Leigh Bardugo Effortlessly Steps Into a New Genre with Historical Fantasy The Familiar

Popular fantasy author Leigh Bardugo is primarily known for her Grishaverse series, high fantasy YA novels about a magical subclass who can manipulate matter at its most fundamental levels. Full of high-stakes politics, sprawling worldbuilding, and swoony romance, Bardugo’s Grisha books—the Shadow and Bone trilogy, followed by the Six of Crows and King of Scars duologies—have played a foundational role in the rise of YA fantasy as a genre, spawning a Netflix adaptation, tie-in merch, and endless fanfiction (Darklina hive, rise!). But although Bardugo certainly could have spent her career churning out endless cookie-cutter Grisha sequels and done just fine, she’s instead chosen to steadily expand her horizons as a fantasy writer, launching an adult contemporary dark academia series and, now, dipping her toes into the world of historical fiction with her latest novel, The Familiar.
Her first standalone fantasy and her first historical novel, The Familiar is a rich and lyrical mix of genres and tropes. A tale set in 16th-century Madrid during the height of the Spanish Inquisition, it is one part political thriller, one part slow-burn romance, and one survival saga, with a dash of fairytale magic on top. A back-handed love letter to the power of language, the novel’s prose is lyrical and lovely, its story precisely plotted, and its characters richly and fully realized. This is not a book I suspect many of us would have expected Bardugo to write—the magical elements, while important, are not truly the story’s primary focus—but its absorbing mix of real-life history, complex female characters, entertaining wordplay, and generational resilience makes for a genuinely enchanting whole. Yes, it’s a quieter, more deliberate book than its author is normally known for, but it’s haunting in a way that will stay with you well after the last page.

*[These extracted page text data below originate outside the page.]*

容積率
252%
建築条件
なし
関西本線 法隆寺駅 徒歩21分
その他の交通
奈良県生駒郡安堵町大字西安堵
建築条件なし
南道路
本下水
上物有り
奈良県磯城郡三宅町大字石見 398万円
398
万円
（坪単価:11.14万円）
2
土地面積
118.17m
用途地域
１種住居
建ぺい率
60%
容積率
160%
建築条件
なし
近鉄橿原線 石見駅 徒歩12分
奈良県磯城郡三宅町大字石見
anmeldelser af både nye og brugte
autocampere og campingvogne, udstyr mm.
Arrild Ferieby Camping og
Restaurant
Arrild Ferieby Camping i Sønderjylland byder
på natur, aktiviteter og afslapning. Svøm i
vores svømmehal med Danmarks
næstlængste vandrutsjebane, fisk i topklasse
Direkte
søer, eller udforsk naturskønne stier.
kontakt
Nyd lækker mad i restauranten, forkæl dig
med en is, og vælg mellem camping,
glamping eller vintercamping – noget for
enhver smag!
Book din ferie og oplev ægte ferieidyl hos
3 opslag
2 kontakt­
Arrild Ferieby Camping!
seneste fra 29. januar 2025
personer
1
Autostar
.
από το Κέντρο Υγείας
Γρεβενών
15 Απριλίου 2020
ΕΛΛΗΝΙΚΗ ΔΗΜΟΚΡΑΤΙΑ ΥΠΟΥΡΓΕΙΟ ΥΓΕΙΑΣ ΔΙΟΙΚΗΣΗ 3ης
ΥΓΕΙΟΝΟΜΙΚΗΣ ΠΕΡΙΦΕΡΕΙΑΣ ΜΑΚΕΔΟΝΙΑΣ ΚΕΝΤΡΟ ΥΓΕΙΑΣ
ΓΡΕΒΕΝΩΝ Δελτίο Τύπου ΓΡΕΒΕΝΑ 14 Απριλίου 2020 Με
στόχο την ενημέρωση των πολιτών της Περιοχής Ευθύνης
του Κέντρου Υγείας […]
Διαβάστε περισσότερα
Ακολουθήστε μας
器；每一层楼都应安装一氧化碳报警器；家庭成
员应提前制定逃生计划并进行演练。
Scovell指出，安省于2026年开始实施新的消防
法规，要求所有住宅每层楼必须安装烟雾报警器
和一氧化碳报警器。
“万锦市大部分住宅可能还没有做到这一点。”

The Familiar follows the story of Luzia Cotado, a scullion and housemaid who, like many marginalized people during the Inquisition, works hard to hide her Jewish heritage. She does this by staying silent, by playing dumb, and by letting everyone assume she is less than they are, so that they might not notice or ask too many questions about who she is or where she came from. But Luzia also has a particular gift: She can cast spells using “refranes,” a mix of Hebrew-Spanish proverbs passed down by the women in her family, which she occasionally uses to alleviate some of her more tedious household chores. These include fixing burnt bread, mending torn garments, and multiplying slim rations so that she and her fellow household workers can eat more substantial meals.
But when her ambitious mistress Valentina catches her using magic, she and her husband Marius enter her into a magical contest to find the king a new holy champion. Thrown under the protection of an even more ambitious Spanish noble and social climber, she’s forced to train with his right-hand man, Guillén Santángel, a supernatural servant who is the “familiar” of the book’s title. Hundreds of years old, he’s been tricked into trading his freedom and preternatural luck for an immortality he no longer particularly enjoys, but fears giving up. Tied to his master’s family, Santángel is initially skeptical of Luzia and her abilities, but as the events of the king’s tournament grow more challenging—-and the other competitors and politicians involved more treacherous—both begin to understand that they have only one another to rely on. The slow-burn attraction that develops between the two is deftly handled and immensely satisfying to watch unfold, as both learn complex lessons about trust, betrayal, belief, and love, all while fighting to stay alive—-and out of the hands of the Inquisition.